Holloway and his co-curator Diana Schmertz attracted about twenty artists to the “Slow Art” show, which will be visible until December 6th. It is a “JC Friday”, and the gallery will be open for a reception that evening.

If you’re a downtown resident or a rock fan, chances are you’ve already seen some of this exhibit. Village West is a stone’s throw from the White Eagle Hall, and spectators queuing may have noticed David Baskinof 160 oval-shaped containers in the gallery window overlooking the street. « Dove bottlesturns the front of the house into a big abacus: the bottles are candy-colored and easy to count, and if you give in to the piece (recommended), you’ll likely find intriguing patterns in the middle of the plastic. Like much of “Slow Art,” Baskin’s installation is a silent charmer – it’s quirky and homemade, but it’s not too insinuating, and it doesn’t lead with intelligence. The same could be said for Sharela BonfieldThe hand-embroidered “selfies” are rendered on ten-inch pieces of felt. These images of the artist, assembled point by point, radiate a daily beauty.

Selfie of Sharela Bonfield

Dove Bottles by David Baskin

They are also a commentary on the immediacy of digital reproduction and a challenge to those who might view artistic creation as a waste of time and energy. Yes, said Mrs. Bonfield, I will indeed take three months to a year to capture my thread image; you go ahead and settle for your raw, cold assembly of pixels. The artist’s subtle challenge is a figure for the entire show and an abbreviated version of its theme. Some worthwhile effects can only be produced slowly, and some powerfully expressive mids shouldn’t be rushed to make an immediate impression.

Other works in the exhibition practically demand close reading. A painting like Alexis Duqueis stuffed and wobbly “Truck” cannot be appreciated at a glance. The artist simply loaded too many details onto the canvas: rooms on rooms and houses on houses like a compacted Santorini. He gave the viewer twisting stairs to navigate and windows to look at and stuff crammed into every corner, and he put it all on a pair of wheels. Where is this rolling citadel going, and who are its inhabitants? How fast is he traveling? Does it move at the speed of the spectator’s apprehension?

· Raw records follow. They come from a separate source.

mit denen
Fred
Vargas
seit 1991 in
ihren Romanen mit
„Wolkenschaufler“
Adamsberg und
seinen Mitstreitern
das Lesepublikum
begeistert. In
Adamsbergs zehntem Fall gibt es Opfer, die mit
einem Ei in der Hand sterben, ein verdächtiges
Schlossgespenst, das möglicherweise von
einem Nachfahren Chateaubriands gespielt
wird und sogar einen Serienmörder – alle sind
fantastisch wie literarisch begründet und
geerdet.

Slow art, by definition, lacks the urgency we expect from modern visual entertainment, and it risks providing comfort at a time in history when no one should be comfortable. Joshua Mintz‘Untitled (Bunker)’, an adorable yet terrifying piece, plays with ideas of ease, intimacy, welcome and the alluring power of relaxation. This sculpture is a tiny replica of a crumpled sofa in a suburban green, with messy cushions for sleeping on, and the seat sagging treacherously in the middle. There’s even a pair of well-worn miniature sneakers on the floor. Here is the sofa as a hungry eater of hours: a dangerous place, a lure for the weary and the unwary.

My favorite piece in the series confronts the notion of wasted time head-on. On a rough sheet of cotton and wool paper, Jeanne Heifetz drew a partial globe of small interlocking quadrilateral shapes, each distinguishable from its immediate neighbors by tiny differences in ink color and shading. It’s all beautiful and thorough and seen from an uncharitable angle, completely aimless. She named her work Mottainai after the famous Japanese warning against waste. It is certainly not practical to spend our time like this – brightening the patterns of the sofa upholstery with homemade paint, folding and gluing gauze, hatching small squares on canvases, assembling hundreds of colored plastic bottles in a Newark Avenue window. But as Anki King’s painting shows, the minutes are going to slip through our fingers no matter how hard we try to hold them. How better to spend them than in the pursuit of beauty?